Microengineered Organ-on-a-chip Platforms towards Personalized Medicine

Abstract

Current preclinical drug evaluation strategies that are explored to predict the pharmacological parameters, as well as toxicological issues, utilize traditional oversimplified cell cultures and animal models. However, these traditional approaches are time-consuming, and cannot reproduce the functions of the complex biological tissue architectures. On the other hand, the obtained data from animal models cannot be precisely extrapolated to humans because it sometimes results in the distinct safe starting doses for clinical trials due to vast differences in their genomes. To address these limitations, the microengineered, biomimetic organ-on-a-chip platforms fabricated using advanced materials that are interconnected using the microfluidic circuits, can stanchly reiterate or mimic the complex tissue-organ level structures including the cellular architecture and physiology, compartmentalization and interconnectivity of human organ platforms. These innovative and cost-effective systems potentially enable the prediction of the responses toward pharmaceutical compounds and remarkable advances in materials and microfluidics technology, which can rapidly progress the drug development process. In this review, we emphasize the integration of microfluidic models with the 3D simulations from tissue engineering to fabricate organ-on-a-chip platforms, which explicitly fulfill the demand of creating the robust models for preclinical testing of drugs.

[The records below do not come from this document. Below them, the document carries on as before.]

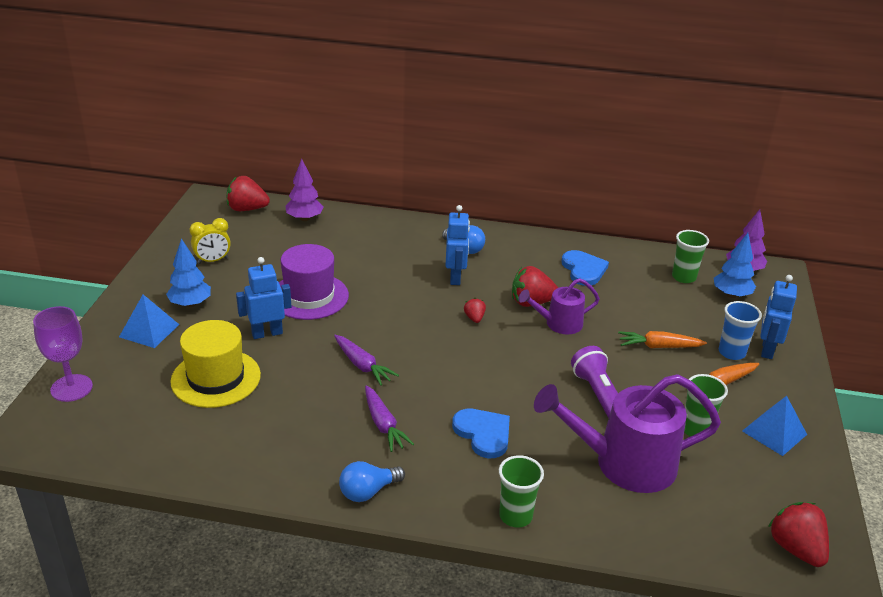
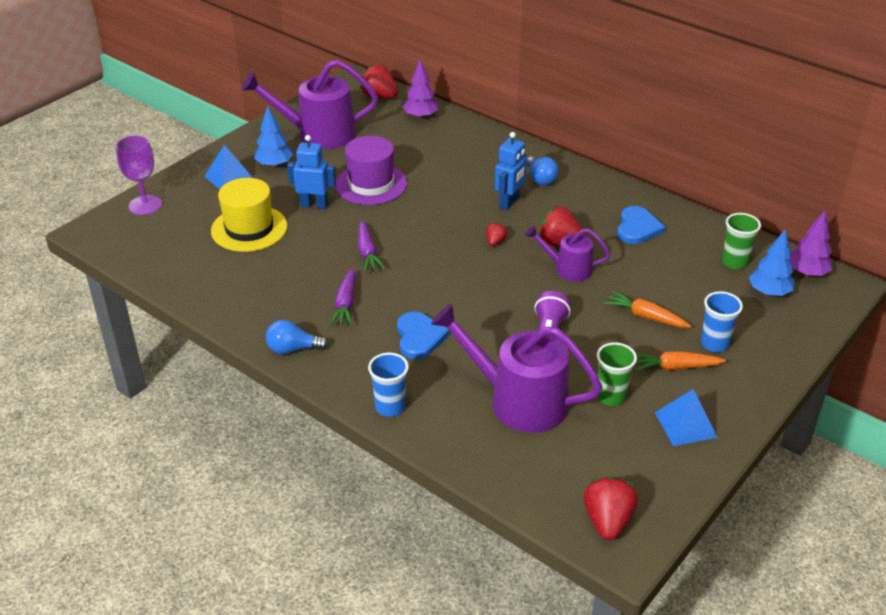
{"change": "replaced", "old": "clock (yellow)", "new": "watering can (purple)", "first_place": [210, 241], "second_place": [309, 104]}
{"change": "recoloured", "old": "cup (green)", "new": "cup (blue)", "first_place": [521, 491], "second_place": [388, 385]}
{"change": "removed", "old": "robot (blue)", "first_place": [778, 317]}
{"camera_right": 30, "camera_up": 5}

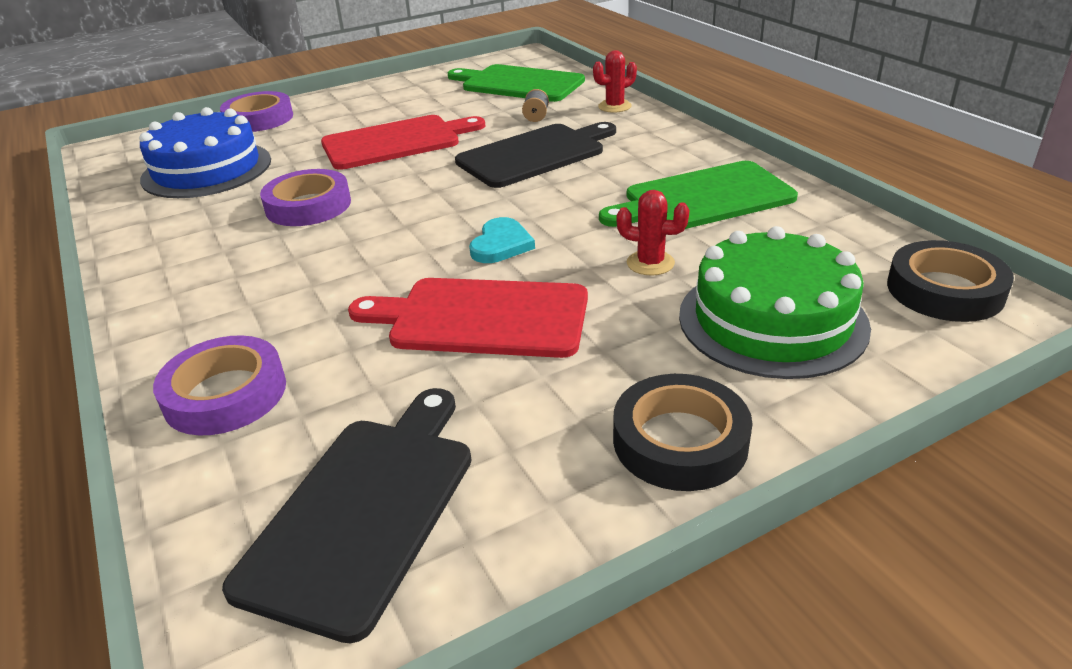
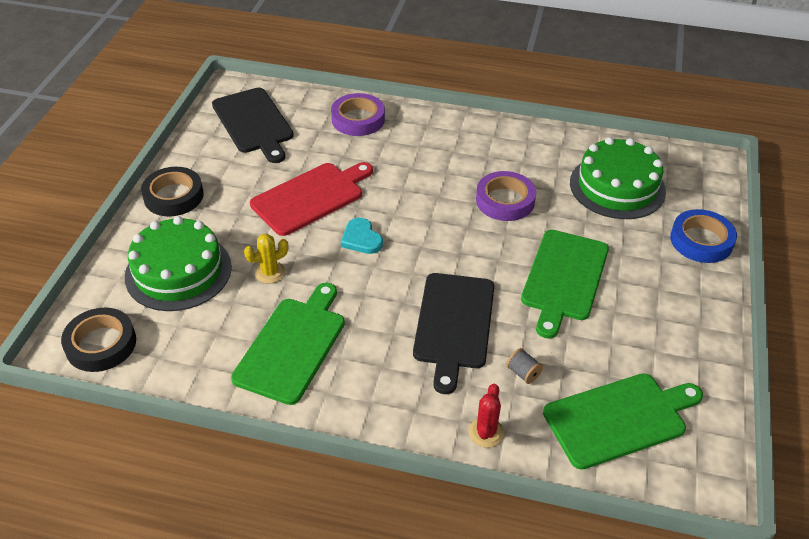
{"change": "recoloured", "old": "cake (blue)", "new": "cake (green)", "first_place": [205, 152], "second_place": [618, 178]}
{"change": "recoloured", "old": "tape (purple)", "new": "tape (blue)", "first_place": [256, 111], "second_place": [703, 236]}
{"change": "recoloured", "old": "cutting board (red)", "new": "cutting board (green)", "first_place": [403, 142], "second_place": [565, 284]}
{"change": "recoloured", "old": "cactus (red)", "new": "cactus (yellow)", "first_place": [653, 233], "second_place": [266, 259]}
{"camera_right": 130, "camera_up": 10}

At first, we give a brief overview of the limitations associated with the current drug development pipeline that includes drug screening methods, in vitro molecular assays, cell culture platforms and in vivo models. Further, we discuss various organ-on-a-chip platforms, highlighting their benefits and performance in the preclinical stages. Next, we aim to emphasize their current applications toward pharmaceutical benefits including the drug screening as well as toxicity testing, and advances in personalized precision medicine as well as potential challenges for their commercialization. We finally recapitulate with the lessons learned and the outlook highlighting the future directions for accelerating the clinical translation of delivery systems.